WORK ORDER: Scan the entries below for the word "inside". Copy out every line in which it occurs.

Stored items:

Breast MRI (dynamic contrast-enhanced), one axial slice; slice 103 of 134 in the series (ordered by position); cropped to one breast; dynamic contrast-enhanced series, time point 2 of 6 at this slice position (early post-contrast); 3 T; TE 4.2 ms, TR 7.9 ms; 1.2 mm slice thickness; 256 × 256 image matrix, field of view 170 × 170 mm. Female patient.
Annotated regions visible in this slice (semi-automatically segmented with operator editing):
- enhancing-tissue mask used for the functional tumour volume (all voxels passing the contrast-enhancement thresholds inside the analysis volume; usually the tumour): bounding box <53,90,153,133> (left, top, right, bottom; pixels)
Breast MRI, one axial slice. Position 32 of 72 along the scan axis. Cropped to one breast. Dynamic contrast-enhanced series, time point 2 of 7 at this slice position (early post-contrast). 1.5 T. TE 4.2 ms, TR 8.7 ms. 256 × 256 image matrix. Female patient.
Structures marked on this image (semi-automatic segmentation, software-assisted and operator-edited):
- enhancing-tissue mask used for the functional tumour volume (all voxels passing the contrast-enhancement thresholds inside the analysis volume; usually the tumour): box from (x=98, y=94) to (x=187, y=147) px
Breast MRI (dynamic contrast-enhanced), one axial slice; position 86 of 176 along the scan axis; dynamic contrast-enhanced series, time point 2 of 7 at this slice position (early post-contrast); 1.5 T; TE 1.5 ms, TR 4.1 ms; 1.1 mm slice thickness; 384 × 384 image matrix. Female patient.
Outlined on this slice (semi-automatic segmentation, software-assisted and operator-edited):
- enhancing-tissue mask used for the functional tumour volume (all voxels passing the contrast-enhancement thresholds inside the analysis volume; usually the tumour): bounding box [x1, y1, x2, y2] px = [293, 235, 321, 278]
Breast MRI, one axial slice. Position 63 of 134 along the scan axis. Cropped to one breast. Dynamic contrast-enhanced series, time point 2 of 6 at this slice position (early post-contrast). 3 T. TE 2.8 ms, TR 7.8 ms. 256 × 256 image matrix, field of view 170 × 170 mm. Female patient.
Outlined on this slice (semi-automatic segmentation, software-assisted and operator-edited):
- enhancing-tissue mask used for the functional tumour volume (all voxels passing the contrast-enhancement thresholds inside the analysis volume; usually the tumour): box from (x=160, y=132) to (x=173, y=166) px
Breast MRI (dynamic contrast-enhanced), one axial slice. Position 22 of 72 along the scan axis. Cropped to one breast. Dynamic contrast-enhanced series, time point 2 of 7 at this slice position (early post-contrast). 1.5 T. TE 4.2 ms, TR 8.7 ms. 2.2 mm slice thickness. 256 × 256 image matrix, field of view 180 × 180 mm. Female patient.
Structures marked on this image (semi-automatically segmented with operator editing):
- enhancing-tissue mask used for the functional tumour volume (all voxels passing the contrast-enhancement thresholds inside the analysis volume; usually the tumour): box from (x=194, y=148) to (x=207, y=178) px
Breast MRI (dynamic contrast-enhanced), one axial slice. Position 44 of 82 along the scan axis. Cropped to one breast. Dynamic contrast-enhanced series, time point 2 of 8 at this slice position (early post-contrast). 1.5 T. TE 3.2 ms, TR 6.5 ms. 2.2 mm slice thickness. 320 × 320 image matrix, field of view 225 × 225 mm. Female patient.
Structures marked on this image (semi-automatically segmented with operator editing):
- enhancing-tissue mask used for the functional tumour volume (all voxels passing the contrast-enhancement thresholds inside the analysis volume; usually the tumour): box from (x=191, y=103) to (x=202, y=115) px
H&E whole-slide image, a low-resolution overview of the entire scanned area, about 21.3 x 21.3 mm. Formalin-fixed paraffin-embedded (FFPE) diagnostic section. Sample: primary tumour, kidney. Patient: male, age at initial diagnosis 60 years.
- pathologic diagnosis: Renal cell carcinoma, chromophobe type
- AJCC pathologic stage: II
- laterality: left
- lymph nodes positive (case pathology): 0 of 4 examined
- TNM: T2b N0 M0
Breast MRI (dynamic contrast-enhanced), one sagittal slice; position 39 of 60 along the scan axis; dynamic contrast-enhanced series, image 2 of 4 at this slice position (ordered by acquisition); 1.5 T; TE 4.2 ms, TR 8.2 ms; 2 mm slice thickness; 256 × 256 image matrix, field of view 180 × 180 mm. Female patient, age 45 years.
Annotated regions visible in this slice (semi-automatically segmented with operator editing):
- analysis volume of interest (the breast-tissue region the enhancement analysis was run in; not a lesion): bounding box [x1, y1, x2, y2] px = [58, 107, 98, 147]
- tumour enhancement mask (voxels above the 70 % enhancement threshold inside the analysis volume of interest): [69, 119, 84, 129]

TASK RESPONSE:
- enhancing-tissue mask used for the functional tumour volume (all voxels passing the contrast-enhancement thresholds inside the analysis volume; usually the tumour): bounding box <53,90,153,133> (left, top, right, bottom; pixels)
- enhancing-tissue mask used for the functional tumour volume (all voxels passing the contrast-enhancement thresholds inside the analysis volume; usually the tumour): box from (x=98, y=94) to (x=187, y=147) px
- enhancing-tissue mask used for the functional tumour volume (all voxels passing the contrast-enhancement thresholds inside the analysis volume; usually the tumour): bounding box [x1, y1, x2, y2] px = [293, 235, 321, 278]
- enhancing-tissue mask used for the functional tumour volume (all voxels passing the contrast-enhancement thresholds inside the analysis volume; usually the tumour): box from (x=160, y=132) to (x=173, y=166) px
- enhancing-tissue mask used for the functional tumour volume (all voxels passing the contrast-enhancement thresholds inside the analysis volume; usually the tumour): box from (x=194, y=148) to (x=207, y=178) px
- enhancing-tissue mask used for the functional tumour volume (all voxels passing the contrast-enhancement thresholds inside the analysis volume; usually the tumour): box from (x=191, y=103) to (x=202, y=115) px
- tumour enhancement mask (voxels above the 70 % enhancement threshold inside the analysis volume of interest): [69, 119, 84, 129]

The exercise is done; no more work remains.